As a sidenote, Goblin Freerunner is still available for purchase from Wayne directly. Go to his website and ask!

Goblin Freerunner by Wayne Reynolds

“8 x 9.5“ / 20cm x 24cm. Acrylic on board.

Steve Prescott RG tokens

I’ve been play-testing this deck quite a bit and I’m learned a few things.

Parallel Lives by Steve Prescott

As a side note, do you see the eyes in the branches in the art above and the mouth around the paw? Fun, huh?


Mono Red Cavotta

This deck, while mega slow, just needs to get to turn four. At that point, if Etched Champion is in play, your opponent will burn every spell they have to prevent you casting an artifact on turn five. It’s oddly strong with “protection from” in the sideboard, tech against tokens and artifacts. It’s also cheap!
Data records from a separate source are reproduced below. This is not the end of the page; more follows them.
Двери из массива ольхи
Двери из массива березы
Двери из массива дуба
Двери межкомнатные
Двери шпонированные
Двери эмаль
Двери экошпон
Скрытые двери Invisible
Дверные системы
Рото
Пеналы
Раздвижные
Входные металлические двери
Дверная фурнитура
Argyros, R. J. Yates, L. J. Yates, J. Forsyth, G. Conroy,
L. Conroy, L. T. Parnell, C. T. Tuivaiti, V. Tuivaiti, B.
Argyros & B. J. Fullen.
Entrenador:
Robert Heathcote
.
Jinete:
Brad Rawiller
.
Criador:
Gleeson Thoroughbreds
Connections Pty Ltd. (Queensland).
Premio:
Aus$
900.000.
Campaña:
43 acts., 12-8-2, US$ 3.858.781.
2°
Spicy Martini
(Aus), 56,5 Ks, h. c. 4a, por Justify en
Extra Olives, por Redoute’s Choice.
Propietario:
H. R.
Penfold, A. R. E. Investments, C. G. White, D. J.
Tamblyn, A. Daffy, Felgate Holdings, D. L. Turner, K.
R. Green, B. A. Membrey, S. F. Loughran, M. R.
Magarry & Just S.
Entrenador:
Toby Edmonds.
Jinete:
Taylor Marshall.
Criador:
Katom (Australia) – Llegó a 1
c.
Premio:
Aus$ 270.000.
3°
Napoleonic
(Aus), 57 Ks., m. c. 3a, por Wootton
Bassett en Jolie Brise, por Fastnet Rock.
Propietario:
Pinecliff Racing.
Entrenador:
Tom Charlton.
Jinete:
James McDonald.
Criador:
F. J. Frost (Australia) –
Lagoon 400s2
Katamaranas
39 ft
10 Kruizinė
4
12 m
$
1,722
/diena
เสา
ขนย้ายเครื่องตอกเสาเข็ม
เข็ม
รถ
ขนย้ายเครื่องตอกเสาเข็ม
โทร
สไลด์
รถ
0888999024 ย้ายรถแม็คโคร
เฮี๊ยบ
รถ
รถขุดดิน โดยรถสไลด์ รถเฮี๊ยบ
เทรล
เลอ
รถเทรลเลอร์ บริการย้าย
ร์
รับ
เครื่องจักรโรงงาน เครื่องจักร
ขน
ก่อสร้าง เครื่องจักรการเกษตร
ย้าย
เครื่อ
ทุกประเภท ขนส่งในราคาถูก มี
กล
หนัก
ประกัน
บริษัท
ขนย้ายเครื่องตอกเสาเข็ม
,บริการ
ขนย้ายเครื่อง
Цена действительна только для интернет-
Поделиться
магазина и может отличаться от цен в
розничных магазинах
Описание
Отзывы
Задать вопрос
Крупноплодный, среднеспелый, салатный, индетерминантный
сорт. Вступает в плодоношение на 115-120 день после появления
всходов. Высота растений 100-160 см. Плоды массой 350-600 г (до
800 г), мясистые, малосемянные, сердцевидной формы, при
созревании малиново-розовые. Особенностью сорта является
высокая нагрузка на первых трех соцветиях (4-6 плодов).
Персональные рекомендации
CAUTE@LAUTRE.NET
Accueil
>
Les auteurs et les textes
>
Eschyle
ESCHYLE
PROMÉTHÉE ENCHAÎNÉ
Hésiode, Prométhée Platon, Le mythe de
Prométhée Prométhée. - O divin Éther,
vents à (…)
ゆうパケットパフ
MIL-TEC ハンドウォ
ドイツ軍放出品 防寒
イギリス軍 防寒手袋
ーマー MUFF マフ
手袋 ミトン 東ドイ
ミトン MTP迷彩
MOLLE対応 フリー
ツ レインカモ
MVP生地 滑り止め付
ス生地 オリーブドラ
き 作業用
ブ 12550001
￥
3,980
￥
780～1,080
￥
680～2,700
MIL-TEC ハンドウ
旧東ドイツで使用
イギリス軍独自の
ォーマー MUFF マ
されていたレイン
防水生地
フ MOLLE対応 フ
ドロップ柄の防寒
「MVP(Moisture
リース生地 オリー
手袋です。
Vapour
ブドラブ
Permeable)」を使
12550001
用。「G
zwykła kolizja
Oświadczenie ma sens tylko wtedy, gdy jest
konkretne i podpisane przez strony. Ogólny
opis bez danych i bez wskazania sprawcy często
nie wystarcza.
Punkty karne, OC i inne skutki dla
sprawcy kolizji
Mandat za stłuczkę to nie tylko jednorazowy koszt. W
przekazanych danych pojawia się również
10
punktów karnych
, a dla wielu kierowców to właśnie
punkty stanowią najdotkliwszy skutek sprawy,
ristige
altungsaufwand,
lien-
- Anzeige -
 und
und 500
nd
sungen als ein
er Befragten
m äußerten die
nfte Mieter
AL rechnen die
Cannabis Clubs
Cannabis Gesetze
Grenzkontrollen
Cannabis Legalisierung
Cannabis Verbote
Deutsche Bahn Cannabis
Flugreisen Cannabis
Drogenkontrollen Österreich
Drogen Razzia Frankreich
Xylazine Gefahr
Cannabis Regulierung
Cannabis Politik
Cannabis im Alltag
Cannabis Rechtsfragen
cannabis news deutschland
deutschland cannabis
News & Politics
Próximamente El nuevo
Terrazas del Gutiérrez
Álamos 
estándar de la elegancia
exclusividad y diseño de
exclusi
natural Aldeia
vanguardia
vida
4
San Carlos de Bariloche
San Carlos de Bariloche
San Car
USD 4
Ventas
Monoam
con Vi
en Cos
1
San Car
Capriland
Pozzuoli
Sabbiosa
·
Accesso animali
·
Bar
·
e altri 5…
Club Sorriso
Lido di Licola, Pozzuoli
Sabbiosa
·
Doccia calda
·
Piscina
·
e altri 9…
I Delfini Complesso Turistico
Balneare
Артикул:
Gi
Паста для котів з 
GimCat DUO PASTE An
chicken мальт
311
Goblin Piledriver by Matt Cavotta


Tony Szczudlo B/R

Building these decks will have plenty of synergy in creature types. Obviously elementals should be by one artist during a set for ease and visual continuity. Think of the humans in the original Innistrad, Ryan Pancoast and Steven Belledin really did work those didn’t they? As for Tony here, he did zombies. The interactions between Pardic Miner and Grave Pact is a fun combo for the format and backbreaking on turn four on the play. I cut Stone Rain and I’m still not sure if that was correct but I love that I struggle with that choice.

Grave Pact by Tony Szczudlo


Rebecca Guay W/R

Seeing Serra Angel and Crackdown make this deck playable. What puts it over the top is the Squee's Embrace vs. removal heavy decks like Wayne Reynolds. I also love the block with dude, then Path to Exile your own blocker to ramp up to 5 mana for Serra Angel.

Serra Angel by Rebecca Guay


Michael Komarck Bant

This deck struggles with a lack of removal but in its place are a full boat of Farseek to smooth that mana for a on curve turn four exalted enabler. Yes, you need a Plains in your opening hand or it will lose. It’s surprisingly quick if you get the veterans out. The Horizon Canopy are fun but they surely don’t feel needed in the deck. Cutting those would make this deck a heckuva lot cheaper.

Odric, Master Tactician


By far the hardest part is not picking an artist, it’s tightening a deck with any net-decking support. It reminds you how unbelievably difficult it is and also how enjoyable tuning a deck can be.

On September 11, 2016, there will be a tournament I am hosting at the Meadery’s MTGPupathon weekend, that Sunday. The winner will receive an original Magic painting for first. Second place will win a sketch. I’ll see you in downtown Minneapolis then!